Es überrascht nicht, dass technischer Fortschritt sich auf den Arbeitsmarkt auswirkt. Bislang machten sich die Veränderungen vor allem im produzierenden Gewerbe bemerkbar. Doch die nächste große Umwälzung ist Richard David Precht zufolge bereits im Gang und wird vor allem den Dienstleistungssektor verändern. Grund dafür ist der zunehmende Einsatz von maschinellem Lernen und künstlicher Intelligenz. In »Freiheit für alle« analysiert der deutsche Philosoph und Publizist Precht die heutige Arbeitswelt. Er stellt fest, dass selbstlernende Algorithmen viele Berufe im Dienstleistungssektor überflüssig machen könnten, etwa bei Banken und Versicherungen. In einem Land, in dem das ausgemachte politische Ziel die Vollbeschäftigung ist, klingt das wie eine Katastrophe. Doch es gelingt Precht, die Entwicklung ins Positive zu wenden: Es bleibe mehr Freiheit für den Einzelnen, wenn die Menschheit als Ganzes bei gleich bleibender Wirtschaftsleistung weniger arbeiten müsse. Der Autor reiht sich damit in eine Reihe von Ökonomen und Philosophen ein, die bereits seit der industriellen Revolution ankündigen, dass wir eines Tages kaum noch arbeiten müssen.

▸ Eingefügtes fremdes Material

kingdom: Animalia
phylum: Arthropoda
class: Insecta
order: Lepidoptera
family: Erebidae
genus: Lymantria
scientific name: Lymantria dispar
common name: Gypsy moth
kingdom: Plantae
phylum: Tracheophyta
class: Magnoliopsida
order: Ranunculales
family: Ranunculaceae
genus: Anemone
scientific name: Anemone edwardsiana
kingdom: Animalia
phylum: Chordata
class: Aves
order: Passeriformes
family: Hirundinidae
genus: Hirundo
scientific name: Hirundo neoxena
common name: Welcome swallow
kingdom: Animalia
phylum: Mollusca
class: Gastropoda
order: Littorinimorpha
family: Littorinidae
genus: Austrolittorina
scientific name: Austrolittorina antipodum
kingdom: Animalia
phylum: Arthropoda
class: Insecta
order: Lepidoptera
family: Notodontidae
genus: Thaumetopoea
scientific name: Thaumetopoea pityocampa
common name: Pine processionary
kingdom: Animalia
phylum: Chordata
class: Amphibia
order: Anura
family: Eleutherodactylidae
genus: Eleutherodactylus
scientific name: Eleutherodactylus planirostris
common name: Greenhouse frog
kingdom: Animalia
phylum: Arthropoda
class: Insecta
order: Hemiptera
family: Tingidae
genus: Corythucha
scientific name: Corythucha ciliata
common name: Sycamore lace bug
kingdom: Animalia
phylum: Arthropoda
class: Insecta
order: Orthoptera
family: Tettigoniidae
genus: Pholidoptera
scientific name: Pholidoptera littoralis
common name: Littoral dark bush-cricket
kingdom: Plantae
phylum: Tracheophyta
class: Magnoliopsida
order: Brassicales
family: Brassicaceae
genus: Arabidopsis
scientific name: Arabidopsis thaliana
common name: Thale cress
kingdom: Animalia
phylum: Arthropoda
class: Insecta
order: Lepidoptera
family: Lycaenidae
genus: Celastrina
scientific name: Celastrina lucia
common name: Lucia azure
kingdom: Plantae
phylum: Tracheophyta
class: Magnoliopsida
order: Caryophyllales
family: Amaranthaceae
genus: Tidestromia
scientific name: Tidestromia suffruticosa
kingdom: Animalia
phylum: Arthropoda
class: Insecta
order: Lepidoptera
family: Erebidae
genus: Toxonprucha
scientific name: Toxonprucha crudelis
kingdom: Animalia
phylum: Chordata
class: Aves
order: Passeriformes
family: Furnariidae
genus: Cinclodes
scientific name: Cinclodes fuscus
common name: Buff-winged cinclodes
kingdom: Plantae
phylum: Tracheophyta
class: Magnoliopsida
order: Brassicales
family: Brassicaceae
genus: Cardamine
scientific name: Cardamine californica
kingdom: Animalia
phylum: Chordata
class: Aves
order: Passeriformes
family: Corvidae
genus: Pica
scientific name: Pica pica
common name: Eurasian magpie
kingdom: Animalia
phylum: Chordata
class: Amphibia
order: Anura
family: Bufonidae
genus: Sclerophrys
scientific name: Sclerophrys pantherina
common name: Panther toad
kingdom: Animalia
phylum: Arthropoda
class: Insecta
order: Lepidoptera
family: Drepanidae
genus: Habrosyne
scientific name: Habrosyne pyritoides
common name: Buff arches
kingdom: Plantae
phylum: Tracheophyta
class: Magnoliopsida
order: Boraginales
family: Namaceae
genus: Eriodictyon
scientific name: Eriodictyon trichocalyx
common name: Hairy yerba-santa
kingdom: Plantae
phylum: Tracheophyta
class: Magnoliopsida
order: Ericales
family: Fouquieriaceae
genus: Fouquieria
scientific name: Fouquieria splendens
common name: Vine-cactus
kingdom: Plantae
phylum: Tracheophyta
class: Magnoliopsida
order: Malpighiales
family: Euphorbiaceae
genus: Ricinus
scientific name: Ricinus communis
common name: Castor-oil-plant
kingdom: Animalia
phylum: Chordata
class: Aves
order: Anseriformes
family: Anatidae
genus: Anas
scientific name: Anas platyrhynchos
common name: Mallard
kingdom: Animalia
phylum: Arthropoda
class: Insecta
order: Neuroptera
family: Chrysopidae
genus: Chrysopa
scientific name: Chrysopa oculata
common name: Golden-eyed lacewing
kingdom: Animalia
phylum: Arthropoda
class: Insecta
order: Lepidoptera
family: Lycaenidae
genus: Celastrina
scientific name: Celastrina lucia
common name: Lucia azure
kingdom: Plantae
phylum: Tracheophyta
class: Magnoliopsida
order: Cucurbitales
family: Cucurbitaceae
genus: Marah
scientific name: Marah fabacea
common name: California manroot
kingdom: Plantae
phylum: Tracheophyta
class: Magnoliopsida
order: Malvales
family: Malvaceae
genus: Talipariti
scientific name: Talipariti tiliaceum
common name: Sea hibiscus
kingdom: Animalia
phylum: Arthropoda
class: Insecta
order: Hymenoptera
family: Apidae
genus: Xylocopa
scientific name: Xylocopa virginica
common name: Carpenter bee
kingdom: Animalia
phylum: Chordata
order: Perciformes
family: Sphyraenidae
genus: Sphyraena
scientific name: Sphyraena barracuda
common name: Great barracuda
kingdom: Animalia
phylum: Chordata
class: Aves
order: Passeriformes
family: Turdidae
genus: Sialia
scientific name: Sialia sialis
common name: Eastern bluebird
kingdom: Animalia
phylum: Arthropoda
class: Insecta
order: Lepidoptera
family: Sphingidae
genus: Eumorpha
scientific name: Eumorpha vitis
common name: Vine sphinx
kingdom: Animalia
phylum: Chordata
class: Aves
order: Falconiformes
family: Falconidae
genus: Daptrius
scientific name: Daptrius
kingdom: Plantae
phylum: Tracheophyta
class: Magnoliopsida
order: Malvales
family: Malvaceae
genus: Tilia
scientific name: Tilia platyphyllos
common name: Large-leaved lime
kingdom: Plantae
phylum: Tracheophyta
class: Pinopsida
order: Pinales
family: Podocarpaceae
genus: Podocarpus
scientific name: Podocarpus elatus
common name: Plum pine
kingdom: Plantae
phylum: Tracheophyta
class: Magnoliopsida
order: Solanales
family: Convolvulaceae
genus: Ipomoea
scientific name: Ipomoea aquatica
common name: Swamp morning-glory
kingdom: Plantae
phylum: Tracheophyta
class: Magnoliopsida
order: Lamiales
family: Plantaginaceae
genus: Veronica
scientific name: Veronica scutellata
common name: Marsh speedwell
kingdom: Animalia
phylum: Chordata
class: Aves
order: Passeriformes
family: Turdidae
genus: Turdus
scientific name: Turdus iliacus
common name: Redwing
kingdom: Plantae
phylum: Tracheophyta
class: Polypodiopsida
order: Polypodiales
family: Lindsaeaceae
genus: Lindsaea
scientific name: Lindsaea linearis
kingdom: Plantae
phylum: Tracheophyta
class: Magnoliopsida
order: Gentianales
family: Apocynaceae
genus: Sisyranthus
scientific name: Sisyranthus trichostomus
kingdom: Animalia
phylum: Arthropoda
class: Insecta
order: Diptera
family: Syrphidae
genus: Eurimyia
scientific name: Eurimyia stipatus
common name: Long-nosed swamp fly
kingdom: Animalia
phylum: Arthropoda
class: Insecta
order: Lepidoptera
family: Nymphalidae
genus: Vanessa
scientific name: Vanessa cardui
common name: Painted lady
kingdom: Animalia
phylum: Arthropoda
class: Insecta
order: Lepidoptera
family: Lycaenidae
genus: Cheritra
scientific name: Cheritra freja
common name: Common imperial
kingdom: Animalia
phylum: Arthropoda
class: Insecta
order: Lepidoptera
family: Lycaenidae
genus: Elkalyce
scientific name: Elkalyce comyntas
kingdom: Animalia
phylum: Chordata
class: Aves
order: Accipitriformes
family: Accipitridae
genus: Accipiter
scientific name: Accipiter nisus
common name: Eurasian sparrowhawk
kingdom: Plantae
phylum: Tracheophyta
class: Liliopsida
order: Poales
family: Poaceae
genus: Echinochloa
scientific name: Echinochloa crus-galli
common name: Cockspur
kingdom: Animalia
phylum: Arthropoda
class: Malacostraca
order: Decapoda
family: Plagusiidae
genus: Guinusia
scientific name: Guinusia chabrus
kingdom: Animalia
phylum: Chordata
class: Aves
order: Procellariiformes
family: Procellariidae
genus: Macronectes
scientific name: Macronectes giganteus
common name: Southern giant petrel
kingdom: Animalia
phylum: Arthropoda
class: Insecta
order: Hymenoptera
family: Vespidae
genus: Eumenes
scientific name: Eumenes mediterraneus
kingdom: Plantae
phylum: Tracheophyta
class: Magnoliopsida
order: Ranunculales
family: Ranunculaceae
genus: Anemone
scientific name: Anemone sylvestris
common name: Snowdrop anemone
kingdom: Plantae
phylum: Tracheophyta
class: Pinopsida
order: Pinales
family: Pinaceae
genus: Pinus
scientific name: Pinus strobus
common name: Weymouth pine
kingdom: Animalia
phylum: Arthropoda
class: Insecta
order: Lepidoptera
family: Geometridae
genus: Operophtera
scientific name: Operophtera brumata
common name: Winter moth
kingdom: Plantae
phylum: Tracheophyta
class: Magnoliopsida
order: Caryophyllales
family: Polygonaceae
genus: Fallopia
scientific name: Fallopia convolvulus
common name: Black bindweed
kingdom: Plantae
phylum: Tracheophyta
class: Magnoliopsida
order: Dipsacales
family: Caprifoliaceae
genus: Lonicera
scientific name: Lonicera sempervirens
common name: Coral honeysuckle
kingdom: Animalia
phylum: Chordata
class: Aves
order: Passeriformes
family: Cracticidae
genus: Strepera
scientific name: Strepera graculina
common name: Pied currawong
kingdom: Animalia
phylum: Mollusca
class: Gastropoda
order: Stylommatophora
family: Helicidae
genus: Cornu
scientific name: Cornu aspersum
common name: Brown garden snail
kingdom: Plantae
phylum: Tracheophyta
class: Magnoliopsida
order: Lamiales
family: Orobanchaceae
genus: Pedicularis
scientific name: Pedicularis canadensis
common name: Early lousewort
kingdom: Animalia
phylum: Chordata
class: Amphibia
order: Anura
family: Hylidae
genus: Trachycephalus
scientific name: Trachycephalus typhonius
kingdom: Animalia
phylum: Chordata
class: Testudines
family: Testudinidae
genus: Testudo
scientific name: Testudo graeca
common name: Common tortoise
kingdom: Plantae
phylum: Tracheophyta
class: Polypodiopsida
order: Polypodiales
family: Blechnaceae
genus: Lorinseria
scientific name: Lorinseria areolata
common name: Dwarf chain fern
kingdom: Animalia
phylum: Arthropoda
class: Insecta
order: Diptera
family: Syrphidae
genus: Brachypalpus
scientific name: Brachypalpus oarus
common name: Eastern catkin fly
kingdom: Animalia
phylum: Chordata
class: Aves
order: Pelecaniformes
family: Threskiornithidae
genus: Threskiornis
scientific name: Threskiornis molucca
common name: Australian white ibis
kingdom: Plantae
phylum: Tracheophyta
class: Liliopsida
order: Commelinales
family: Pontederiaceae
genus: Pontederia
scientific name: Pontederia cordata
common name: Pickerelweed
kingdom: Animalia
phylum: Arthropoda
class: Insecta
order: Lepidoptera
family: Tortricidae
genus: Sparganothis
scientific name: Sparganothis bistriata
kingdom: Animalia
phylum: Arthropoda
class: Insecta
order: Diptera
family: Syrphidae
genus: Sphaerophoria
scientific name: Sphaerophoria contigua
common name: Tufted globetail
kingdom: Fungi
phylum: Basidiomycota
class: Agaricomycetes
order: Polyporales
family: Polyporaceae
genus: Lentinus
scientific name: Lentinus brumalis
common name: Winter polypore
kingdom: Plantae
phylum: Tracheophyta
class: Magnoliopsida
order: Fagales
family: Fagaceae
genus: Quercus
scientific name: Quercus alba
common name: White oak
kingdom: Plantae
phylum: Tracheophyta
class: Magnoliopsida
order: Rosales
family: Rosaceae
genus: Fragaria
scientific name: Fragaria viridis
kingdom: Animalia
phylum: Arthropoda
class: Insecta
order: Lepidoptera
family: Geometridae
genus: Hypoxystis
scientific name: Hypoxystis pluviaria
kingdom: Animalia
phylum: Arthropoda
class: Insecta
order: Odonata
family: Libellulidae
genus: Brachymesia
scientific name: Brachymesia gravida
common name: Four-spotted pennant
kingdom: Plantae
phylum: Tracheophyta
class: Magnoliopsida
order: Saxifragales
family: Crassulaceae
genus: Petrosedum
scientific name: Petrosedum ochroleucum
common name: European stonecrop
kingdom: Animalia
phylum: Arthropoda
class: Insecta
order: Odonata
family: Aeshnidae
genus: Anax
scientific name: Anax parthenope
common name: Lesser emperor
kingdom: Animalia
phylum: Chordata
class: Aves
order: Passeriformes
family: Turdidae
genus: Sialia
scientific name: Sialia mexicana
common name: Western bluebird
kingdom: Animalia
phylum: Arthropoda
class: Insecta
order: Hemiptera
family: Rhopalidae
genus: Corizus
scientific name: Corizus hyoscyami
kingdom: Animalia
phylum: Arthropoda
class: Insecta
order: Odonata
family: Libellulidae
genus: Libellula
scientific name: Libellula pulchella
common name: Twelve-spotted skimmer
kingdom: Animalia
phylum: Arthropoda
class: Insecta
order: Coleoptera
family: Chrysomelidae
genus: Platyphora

Das passt laut Precht zu einem in der westlichen Welt immer mehr um sich greifenden Mentalitätswandel: Vor allem junge Menschen lehnen Arbeit als Selbstzweck zunehmend ab und fordern stattdessen Sinn stiftende Erwerbstätigkeit. Der bevorstehende epochale Umbruch von einer Arbeitsgesellschaft in eine Sinngesellschaft muss in den Augen des Autors politisch begleitet werden, was große Veränderungen im System beinhaltet. Als Lösung bietet Precht ein bedingungsloses Grundeinkommen an, das verhindert, dass große Teile der Bevölkerung verarmen.

Precht zählt die üblichen Argumente gegen eine solche Maßnahme auf. Er spricht beispielsweise die Finanzierbarkeit eines solchen Projektes an, aber auch mögliche ökonomische Folgen wie Inflation. Außerdem durchdenkt er Lösungswege, wie die Einführung eines Mikrosteuersystems, in dem Finanztransaktionen und insbesondere außereuropäische Geldflüsse stärker besteuert werden und so das bedingungslose Grundeinkommen mitfinanzieren könnten.

Bei vielen Argumenten Prechts handelt es sich um Spekulationen und immer wieder wünscht sich der Leser, der Autor würde realitätsnahe Berechnungen aufstellen. Allerdings werden die Spekulationen mit ökonomischen Studien untermauert, so dass es nicht schwerfällt, den Ausführungen – so utopisch sie auch klingen mögen – Glauben zu schenken. Die sehr gut belegten Argumente sind eine große Stärke des Werks, genau wie der hervorragende Schreibstil des Autors, mit dem er auch ökonomisch wenig vorgebildete Leser in seinen Bann schlägt.

Das Werk kann jedem empfohlen werden, der Fragen zum bedingungslosen Grundeinkommen hat oder zur künftigen Entwicklung von Arbeit und Leben in unserer Gesellschaft. Sie werden hier fundiert beantwortet.